▶ [Work order]
Keep each entry exactly as written when you repeat it, and skip the images.

(Saved entries)
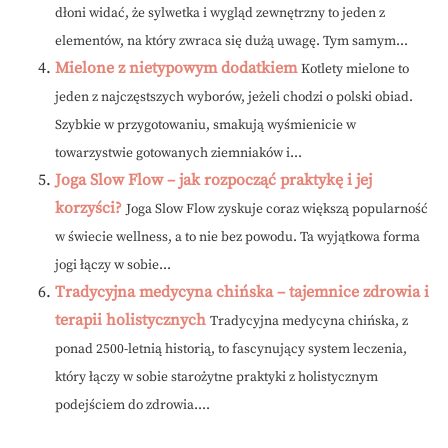
dłoni widać, że sylwetka i wygląd zewnętrzny to jeden z
elementów, na który zwraca się dużą uwagę. Tym samym...
Mielone z nietypowym dodatkiem
Kotlety mielone to
jeden z najczęstszych wyborów, jeżeli chodzi o polski obiad.
Szybkie w przygotowaniu, smakują wyśmienicie w
towarzystwie gotowanych ziemniaków i...
Joga Slow Flow – jak rozpocząć praktykę i jej
korzyści?
Joga Slow Flow zyskuje coraz większą popularność
w świecie wellness, a to nie bez powodu. Ta wyjątkowa forma
jogi łączy w sobie...
Tradycyjna medycyna chińska – tajemnice zdrowia i
terapii holistycznych
Tradycyjna medycyna chińska, z
ponad 2500-letnią historią, to fascynujący system leczenia,
który łączy w sobie starożytne praktyki z holistycznym
podejściem do zdrowia....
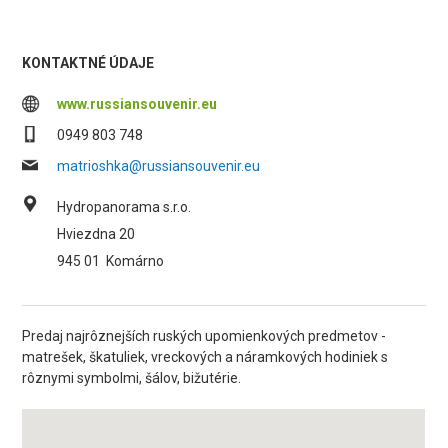
KONTAKTNÉ ÚDAJE
www.russiansouvenir.eu
0949 803 748
matrioshka@russiansouvenir.eu
Hydropanorama s.r.o.
Hviezdna 20
945 01
Komárno
Predaj najrôznejších ruských upomienkových predmetov -
matrešek, škatuliek, vreckových a náramkových hodiniek s
rôznymi symbolmi, šálov, bižutérie.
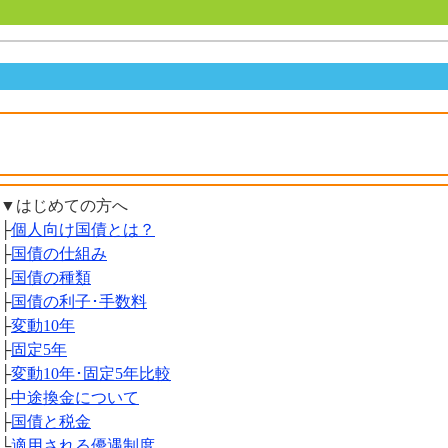
▼はじめての方へ
├
個人向け国債とは？
├
国債の仕組み
├
国債の種類
├
国債の利子･手数料
├
変動10年
├
固定5年
├
変動10年･固定5年比較
├
中途換金について
├
国債と税金
└
適用される優遇制度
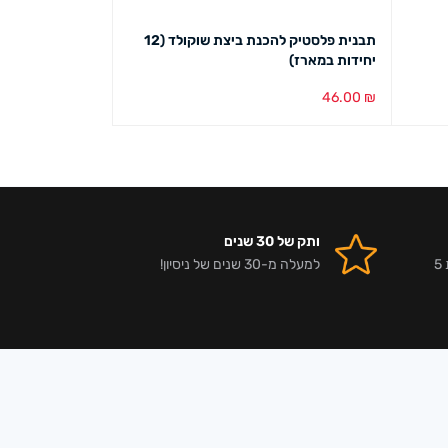
תבנית פלסטיק להכנת ביצת שוקולד (12
יחידות במארז)
במארז)
19.00
₪
46.00
₪
הוספה לסל
מבט מהיר
הוספה לסל
מבט מ
ותק של 30 שנים
אלפי לקוחות מרוצים וביקורות 5
למעלה מ-30 שנים של ניסיון!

▶ [Response area]
dłoni widać, że sylwetka i wygląd zewnętrzny to jeden z
elementów, na który zwraca się dużą uwagę. Tym samym...
Mielone z nietypowym dodatkiem
Kotlety mielone to
jeden z najczęstszych wyborów, jeżeli chodzi o polski obiad.
Szybkie w przygotowaniu, smakują wyśmienicie w
towarzystwie gotowanych ziemniaków i...
Joga Slow Flow – jak rozpocząć praktykę i jej
korzyści?
Joga Slow Flow zyskuje coraz większą popularność
w świecie wellness, a to nie bez powodu. Ta wyjątkowa forma
jogi łączy w sobie...
Tradycyjna medycyna chińska – tajemnice zdrowia i
terapii holistycznych
Tradycyjna medycyna chińska, z
ponad 2500-letnią historią, to fascynujący system leczenia,
który łączy w sobie starożytne praktyki z holistycznym
podejściem do zdrowia....
KONTAKTNÉ ÚDAJE
www.russiansouvenir.eu
0949 803 748
matrioshka@russiansouvenir.eu
Hydropanorama s.r.o.
Hviezdna 20
945 01
Komárno
Predaj najrôznejších ruských upomienkových predmetov -
matrešek, škatuliek, vreckových a náramkových hodiniek s
rôznymi symbolmi, šálov, bižutérie.
▼はじめての方へ
├
個人向け国債とは？
├
国債の仕組み
├
国債の種類
├
国債の利子･手数料
├
変動10年
├
固定5年
├
変動10年･固定5年比較
├
中途換金について
├
国債と税金
└
適用される優遇制度
תבנית פלסטיק להכנת ביצת שוקולד (12
יחידות במארז)
במארז)
19.00
₪
46.00
₪
הוספה לסל
מבט מהיר
הוספה לסל
מבט מ
ותק של 30 שנים
אלפי לקוחות מרוצים וביקורות 5
למעלה מ-30 שנים של ניסיון!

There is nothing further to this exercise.